Courtney Love was born in the 60's, so "No Surrender" could have been her only exposure to the garage band sound. She mastered it on "Awful," a cut from Celebrity Skin, Hole's recent album which has already spawned a few annoying singles. Courtney isn't much of a singer, though it doesn't matter on "Awful," which suits her narrow vocal range. "Awful" is a lot like "No Surrender": an opening jolt that grabs you by the face, simple chord changes, hooks, hooks and more hooks and everyone gets to sing. Over layered guitars and the grand finale, the final verse ("If the world is so wrong you can
break them all with one song"), is for the ages.Of course, mention "garage band" to a rock historian and he'll think "Nuggets," the synonym for mid-1960's garage band "punk" that bridged the early 1960's with peace and love psychedelia.

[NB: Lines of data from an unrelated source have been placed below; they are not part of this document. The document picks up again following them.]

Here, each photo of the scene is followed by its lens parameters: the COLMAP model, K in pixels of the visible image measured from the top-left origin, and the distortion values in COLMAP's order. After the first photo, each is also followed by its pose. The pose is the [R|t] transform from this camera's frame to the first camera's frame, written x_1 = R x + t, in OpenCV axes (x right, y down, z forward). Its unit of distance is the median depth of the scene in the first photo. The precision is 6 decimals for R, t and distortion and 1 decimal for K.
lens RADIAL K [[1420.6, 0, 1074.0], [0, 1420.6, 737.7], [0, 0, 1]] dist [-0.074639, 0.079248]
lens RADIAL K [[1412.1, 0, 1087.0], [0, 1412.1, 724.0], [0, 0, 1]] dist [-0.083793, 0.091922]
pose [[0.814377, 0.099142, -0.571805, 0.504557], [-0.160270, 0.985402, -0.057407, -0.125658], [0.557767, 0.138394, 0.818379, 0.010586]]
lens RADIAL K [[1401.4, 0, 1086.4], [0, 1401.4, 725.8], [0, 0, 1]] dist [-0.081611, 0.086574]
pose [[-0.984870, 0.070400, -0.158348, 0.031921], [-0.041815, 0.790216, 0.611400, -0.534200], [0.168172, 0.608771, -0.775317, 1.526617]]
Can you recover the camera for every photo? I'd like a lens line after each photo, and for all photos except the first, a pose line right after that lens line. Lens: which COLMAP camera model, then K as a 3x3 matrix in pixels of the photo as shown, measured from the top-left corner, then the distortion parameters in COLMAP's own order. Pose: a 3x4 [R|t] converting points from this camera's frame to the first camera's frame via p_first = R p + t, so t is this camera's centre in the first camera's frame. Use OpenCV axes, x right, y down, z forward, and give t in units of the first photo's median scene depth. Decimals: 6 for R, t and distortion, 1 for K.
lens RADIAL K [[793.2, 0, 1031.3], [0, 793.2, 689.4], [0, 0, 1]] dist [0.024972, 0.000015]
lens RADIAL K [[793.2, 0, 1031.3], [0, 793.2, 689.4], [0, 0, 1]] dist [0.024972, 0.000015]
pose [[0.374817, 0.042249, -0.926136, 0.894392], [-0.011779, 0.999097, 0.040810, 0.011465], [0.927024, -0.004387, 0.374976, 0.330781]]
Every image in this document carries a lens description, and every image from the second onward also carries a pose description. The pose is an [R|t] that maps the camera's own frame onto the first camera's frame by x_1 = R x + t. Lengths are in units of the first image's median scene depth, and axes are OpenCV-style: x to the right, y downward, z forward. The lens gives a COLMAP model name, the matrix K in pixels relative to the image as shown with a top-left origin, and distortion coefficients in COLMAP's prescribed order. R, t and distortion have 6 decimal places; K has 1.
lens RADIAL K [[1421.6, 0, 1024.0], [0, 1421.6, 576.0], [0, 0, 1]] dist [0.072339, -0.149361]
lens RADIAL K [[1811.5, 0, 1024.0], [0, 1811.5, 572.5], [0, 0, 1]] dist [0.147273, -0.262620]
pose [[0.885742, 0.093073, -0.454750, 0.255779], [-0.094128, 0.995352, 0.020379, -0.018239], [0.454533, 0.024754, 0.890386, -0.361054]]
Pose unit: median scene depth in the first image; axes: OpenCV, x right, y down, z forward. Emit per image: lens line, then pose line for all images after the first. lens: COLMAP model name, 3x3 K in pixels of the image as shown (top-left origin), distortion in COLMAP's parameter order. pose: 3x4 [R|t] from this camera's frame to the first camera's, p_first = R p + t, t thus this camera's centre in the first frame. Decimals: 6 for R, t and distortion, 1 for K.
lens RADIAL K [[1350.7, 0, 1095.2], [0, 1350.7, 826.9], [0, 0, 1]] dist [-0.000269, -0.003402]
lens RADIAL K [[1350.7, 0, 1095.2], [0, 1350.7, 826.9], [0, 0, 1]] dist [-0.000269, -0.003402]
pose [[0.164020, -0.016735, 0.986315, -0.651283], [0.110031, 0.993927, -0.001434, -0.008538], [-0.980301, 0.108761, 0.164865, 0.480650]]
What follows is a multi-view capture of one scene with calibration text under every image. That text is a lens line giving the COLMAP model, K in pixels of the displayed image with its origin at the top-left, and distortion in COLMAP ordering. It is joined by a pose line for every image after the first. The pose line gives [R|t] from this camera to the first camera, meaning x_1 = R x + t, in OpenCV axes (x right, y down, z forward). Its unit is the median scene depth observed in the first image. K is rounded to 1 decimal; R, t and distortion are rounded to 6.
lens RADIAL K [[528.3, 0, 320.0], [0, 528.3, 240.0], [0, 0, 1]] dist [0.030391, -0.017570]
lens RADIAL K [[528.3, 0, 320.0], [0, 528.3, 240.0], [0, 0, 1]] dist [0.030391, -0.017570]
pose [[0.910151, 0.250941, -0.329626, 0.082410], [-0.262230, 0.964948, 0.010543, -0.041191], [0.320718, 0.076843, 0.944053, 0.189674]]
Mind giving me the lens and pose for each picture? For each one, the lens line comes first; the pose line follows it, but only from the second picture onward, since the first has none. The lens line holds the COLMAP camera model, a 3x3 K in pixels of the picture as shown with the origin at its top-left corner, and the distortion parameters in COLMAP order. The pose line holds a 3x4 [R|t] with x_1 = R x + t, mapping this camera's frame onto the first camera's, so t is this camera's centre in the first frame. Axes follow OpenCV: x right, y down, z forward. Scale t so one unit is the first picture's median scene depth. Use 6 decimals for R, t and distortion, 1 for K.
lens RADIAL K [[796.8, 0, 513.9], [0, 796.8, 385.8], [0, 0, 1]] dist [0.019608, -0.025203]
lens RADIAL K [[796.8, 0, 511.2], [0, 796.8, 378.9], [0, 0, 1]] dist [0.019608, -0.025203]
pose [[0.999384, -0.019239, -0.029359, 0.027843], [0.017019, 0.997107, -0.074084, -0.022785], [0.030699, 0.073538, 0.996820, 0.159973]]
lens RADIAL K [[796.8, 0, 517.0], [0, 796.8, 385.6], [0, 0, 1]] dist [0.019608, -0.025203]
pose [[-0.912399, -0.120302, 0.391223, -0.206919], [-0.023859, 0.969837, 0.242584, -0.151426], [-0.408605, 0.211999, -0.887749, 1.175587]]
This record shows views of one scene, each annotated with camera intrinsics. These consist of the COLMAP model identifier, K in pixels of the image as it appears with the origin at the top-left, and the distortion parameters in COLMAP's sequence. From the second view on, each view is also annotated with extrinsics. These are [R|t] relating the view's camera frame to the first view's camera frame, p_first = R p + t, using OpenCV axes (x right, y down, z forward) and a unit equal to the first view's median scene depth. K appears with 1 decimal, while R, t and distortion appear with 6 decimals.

The story of "Nuggets" coincides with one of the early waves of rock nostalgia. The dust of the 60's had cleared by the early 1970's. Bands began showing off with drum solos, concept albums and lengthy epics like ELP's "Karn Evil 9" ("Welcome back my friends to the show that never ends") that emphasized musical virtuosity over rock and roll spirit. Rock star Lenny Kaye squeezed the best of 60's garage rock into a double album, "Nuggets", that reminded everyone why they started listening to music in the first place.
"Nuggets" has long been out of print, but last year the folks at Rhino Records re-issued and expanded it to four compact disks offering shiploads of two-minute songs from obscure one-hit wonders and other bands that scraped along in every nook and cranny, from Stinkfoot, Arkansas to Boston, Massachusetts. It's all here: "Nobody but me" by the Human Beinz, "Time won't let me" by the Outsiders, "Double shot (of my baby's love)" by the Swingin' Medallions, "You're gonna miss me" by the Thirteenth Floor Elevators, "Little girl" by the Syndicate of Sound and "Liar Liar" by the Castaways, one the greatest songs in the history of rock and one of the best male-female vocal tradeoffs.
Of course, this multi-volume set is brimming with schlock -- but quality schlock it is, capturing that wonderful moment in rock history inaugurating the psychedelic era, when the arrow was soaring forward and the music was raunchy. Take "Karn Evil 9" and stick it -- garage band rock is ours. ++
Steve Bergstein is a civil rights lawyer.